Nun springt die Handlung immer wieder zwischen der Gegenwart in der Klinik und der von Laura erzählten Vergangenheit. Unterbrochen wird der Plot von grausamen Geschehnissen aus aller Welt, bei denen Kinder auf ganz unterschiedliche Weisen leiden müssen. Dabei lernt der Leser nicht nur Laura und Robert Winter kennen, sondern auch Lauras Schwester Su und deren Tochter. Die beiden Frauen stehen sich sehr nahe, leben aber in ganz unterschiedlichen Welten und haben jede für sich mit Problemen zu kämpfen. Von einem gemeinsamen Ausflug zum Ferienhaus der verstorbenen Eltern erhoffen sie sich ein wenig Entspannung.

Während Laura durch und durch Karrierefrau ist, geht ihre Schwester in ihrer Mutterrolle auf. Beide Frauen sind überzeugend gezeichnet – man kann für beide in ihren jeweiligen Situationen Verständnis aufbringen, sich in sie hineinversetzen und ihre Gedanken gut nachvollziehen. Man fragt sich immer wieder, wie man selbst wohl reagieren würde, und baut eine gewisse Nähe zu Laura und Su auf. Die Schwestern halten zusammen, stützen sich gegenseitig. Auch ihnen fällt es schwer, zu verstehen, was um sie herum geschieht – genau wie dem Leser.

Die Ereignisse wirken wirr, lange ist unklar, wie alles zusammenhängt.
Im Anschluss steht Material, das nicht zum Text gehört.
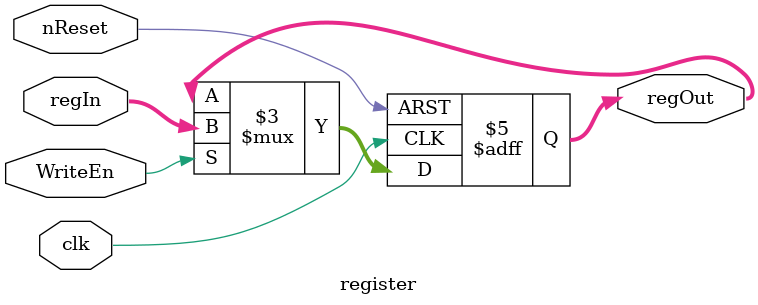
<source format=sv>

module register #(
    parameter integer WIDTH = 32
) (
    input logic clk,
    input logic nReset,
	input logic WriteEn,
    input logic [WIDTH-1:0] regIn,
    output logic [WIDTH-1:0] regOut
);
	logic stall_counter, transfer1, transfer2;
	
    always_ff @(posedge clk or negedge nReset) begin
        if (!nReset)
            regOut <= '0;
        else if (WriteEn)
            regOut <= regIn;  // Write new value if enabled
	end

endmodule // register



















</source>
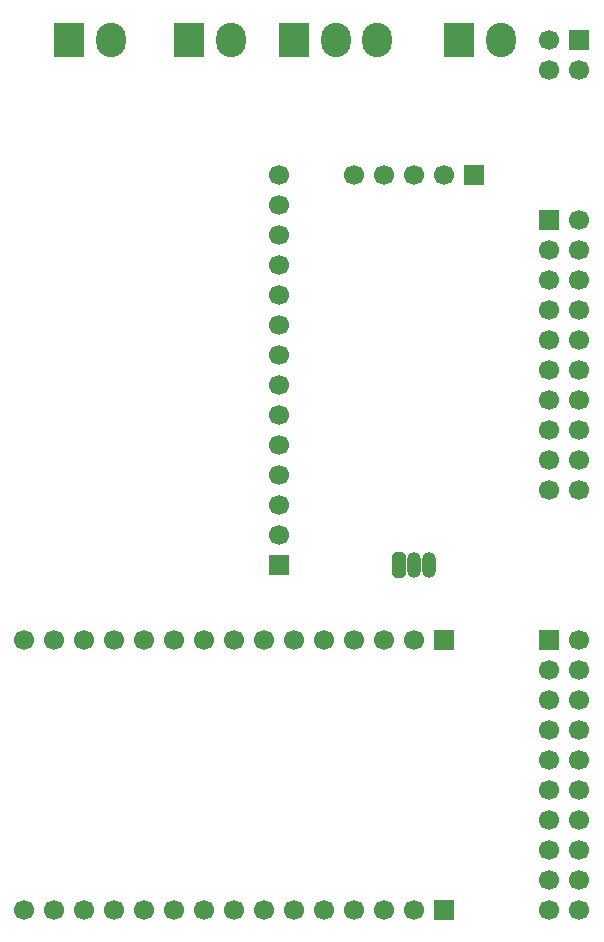
<source format=gbr>
G04 DipTrace 3.3.1.3*
G04 TopMask.gbr*
%MOIN*%
G04 #@! TF.FileFunction,Soldermask,Top*
G04 #@! TF.Part,Single*
%AMOUTLINE1*
4,1,8,
-0.023625,-0.03116,
-0.011475,-0.04331,
0.011475,-0.04331,
0.023625,-0.03116,
0.023625,0.03116,
0.011475,0.04331,
-0.011475,0.04331,
-0.023625,0.03116,
-0.023625,-0.03116,
0*%
%ADD28O,0.04725X0.08662*%
%ADD30O,0.098431X0.114179*%
%ADD32R,0.098431X0.114179*%
%ADD34C,0.066935*%
%ADD36R,0.066935X0.066935*%
%ADD40OUTLINE1*%
%FSLAX26Y26*%
G04*
G70*
G90*
G75*
G01*
G04 TopMask*
%LPD*%
D36*
X2393700Y1393700D3*
D34*
X2493700D3*
X2393700Y1293700D3*
X2493700D3*
X2393700Y1193700D3*
X2493700D3*
X2393700Y1093700D3*
X2493700D3*
X2393700Y993700D3*
X2493700D3*
X2393700Y893700D3*
X2493700D3*
X2393700Y793700D3*
X2493700D3*
X2393700Y693700D3*
X2493700D3*
X2393700Y593700D3*
X2493700D3*
X2393700Y493700D3*
X2493700D3*
D36*
X2393700Y2793700D3*
D34*
X2493700D3*
X2393700Y2693700D3*
X2493700D3*
X2393700Y2593700D3*
X2493700D3*
X2393700Y2493700D3*
X2493700D3*
X2393700Y2393700D3*
X2493700D3*
X2393700Y2293700D3*
X2493700D3*
X2393700Y2193700D3*
X2493700D3*
X2393700Y2093700D3*
X2493700D3*
X2393700Y1993700D3*
X2493700D3*
X2393700Y1893700D3*
X2493700D3*
D36*
Y3393700D3*
D34*
Y3293700D3*
X2393700Y3393700D3*
Y3293700D3*
D36*
X2143700Y2943700D3*
D34*
X2043700D3*
X1943700D3*
X1843700D3*
X1743700D3*
D32*
X2093700Y3393700D3*
D30*
X2231495D3*
D36*
X1493700Y1643700D3*
D34*
Y1743700D3*
Y1843700D3*
Y1943700D3*
Y2043700D3*
Y2143700D3*
Y2243700D3*
Y2343700D3*
Y2443700D3*
Y2543700D3*
Y2643700D3*
Y2743700D3*
Y2843700D3*
Y2943700D3*
D32*
X793700Y3393700D3*
D30*
X931495D3*
D32*
X1193700D3*
D30*
X1331495D3*
D40*
X1893700Y1643700D3*
D28*
X1943700D3*
X1993700D3*
D36*
X2043700Y493700D3*
D34*
X1943700D3*
X1843700D3*
X1743700D3*
X1643700D3*
X1543700D3*
X1443700D3*
X1343700D3*
X1243700D3*
X1143700D3*
X1043700D3*
X943700D3*
X843700D3*
X743700D3*
X643700D3*
D36*
X2043700Y1393700D3*
D34*
X1943700D3*
X1843700D3*
X1743700D3*
X1643700D3*
X1543700D3*
X1443700D3*
X1343700D3*
X1243700D3*
X1143700D3*
X1043700D3*
X943700D3*
X843700D3*
X743700D3*
X643700D3*
D32*
X1543700Y3393700D3*
D30*
X1681495D3*
X1819291D3*
M02*

</source>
Die Auflösung ist schließlich nicht nur weit entfernt von der Realität, sondern zudem ein einziger erhobener Zeigefinger. Im Kern ist „Die Kinder“ eine deutliche Gesellschaftskritik, die aber nicht auf subtile Weise hervorgebracht, sondern mit dem Holzhammer eingeprügelt wird. Die Einbindung in einen übernatürlichen Kontext schwächt diesen Eindruck nicht ab, sondern unterstützt ihn eher noch. Dass Wulf Dorn hier grundlegende Probleme anspricht und dem Leser leider sehr reale Missstände vor Augen führt, ist gut und wichtig – nur ist die Frage, ob die Form glücklich gewählt ist.

Wie von Wulf Dorn gewohnt, ist der Schreibstil überaus flüssig und wunderbar zu lesen – so fliegt man trotz des ungewöhnlichen Inhalts schnell durch die Seiten und möchte wissen, wo die Geschichte hinführt. Der Autor ist ohne Zweifel ein sehr guter Erzähler und weiß den Leser zu fesseln. Manches ist sicherlich vorhersehbar, dennoch fehlt es in “Die Kinder” nicht an Überraschungen.

Fazit: „Die Kinder“ ist ein Mystery-Thriller mit Horror-Elementen. Leider ist dies im Vorhinein nicht ersichtlich. Wer realistischere, schlüssige Handlungen bevorzugt und unter anderem genau deshalb zu einem Buch von Wulf Dorn greift, wird von seinem neuen Werk vermutlich enttäuscht sein. Weiß man aber, worauf man sich einlässt, liest man hier eine durchaus spannende, temporeiche Geschichte in gewohnt ausgefeiltem Schreibstil. Die Auflösung ist gewöhnungsbedürftig und hätte dem Leser sehr gerne auf subtilere Weise präsentiert werden können.